Their behavior is similar or even worse from the developer end of things. They literally say things like, "You have to understand that we'll be your business partner and your toughest competitor -- at the same time." Of course this is absurd. If you're smart, you'll realize this means you'll never make a significant profit on a product.
Of course, in a way you have to expect this from any company. Microsoft does it too. The difference is Microsoft crushes its partners when they become strategic issues; ESRI does it for short term disadvantage. The sense I have is that their cut-throat culture is even more deeply rooted than Microsoft's. The people I know who work for MS are, by in large pretty happy. The people I know who work for ESRI always strike me as a bit nervous.
"primary open source GIS solution"
You're in sales, aren't you?

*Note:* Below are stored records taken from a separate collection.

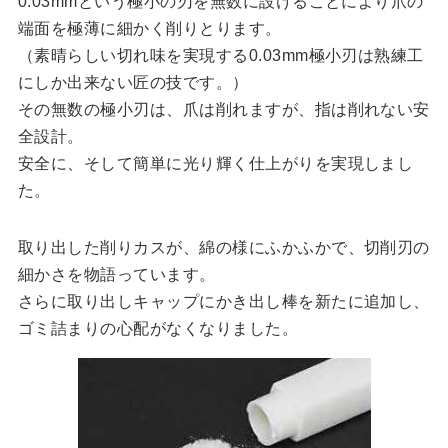
0.03mmという極小の刃を無数に設けることにより爪の
端面を極薄に細かく削りとります。
（素晴らしい切れ味を実現する0.03mm極小刃は熟練工
にしか出来ない匠の技です。）
その無数の極小刃は、爪は削れますが、指は削れない安
全設計。
安全に、そして簡単に光り輝く仕上がりを実現しまし
た。
取り出した削りカスが、綿の様にふかふかで、切削刃の
細かさを物語っています。
さらに取り出しキャップにかき出し棒を新たに追加し、
ゴミ詰まりの心配がなくなりました。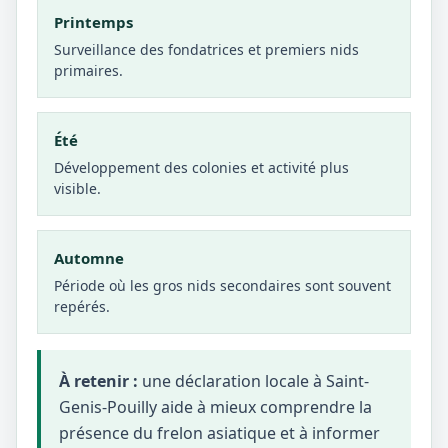
Printemps
Surveillance des fondatrices et premiers nids
primaires.
Été
Développement des colonies et activité plus
visible.
Automne
Période où les gros nids secondaires sont souvent
repérés.
À retenir :
une déclaration locale à Saint-
Genis-Pouilly aide à mieux comprendre la
présence du frelon asiatique et à informer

Only people in sales (and maybe high-level executives who don't really know what they're talking about) use the word "solution" in such a manner.
GRASS UI - You can now run the beautiful QGIS on top of GRASS, which gives you the best of both worlds.
The posters who mention the GRASS user interface neglect to mention that the prime GRASS UI is the unix shell. You can do _anything_ that GRASS can do within shell scripts, or python or perl, etc.
This also means that your scripting language has the power of the full UNIX tool chain philosophy.
The new GRASS Vector model also rocks, very hard, and you have full connectivity to PostGIS-the geospatial extensions to PostgreSQL that also rock, very hard.
There is the free http://geocoder.us/ web site that uses the Geo::Coder::US perl module.
The perl module is free software, and the Tiger data that it uses is also free.
The Geocoder.us web site runs this module to do lookups for non-profits for free (commercial use of the web site is not free-but you are welcome to download the code and the data and do it yourself for free).
As a note: The full census data when loaded into Postgis is something like 40 gb, and is dog slow. Refractions is working (or was working) on a pure SQL geocoder. The Geo::Coder::US version uses Berkeley DB files and is about 800 mb.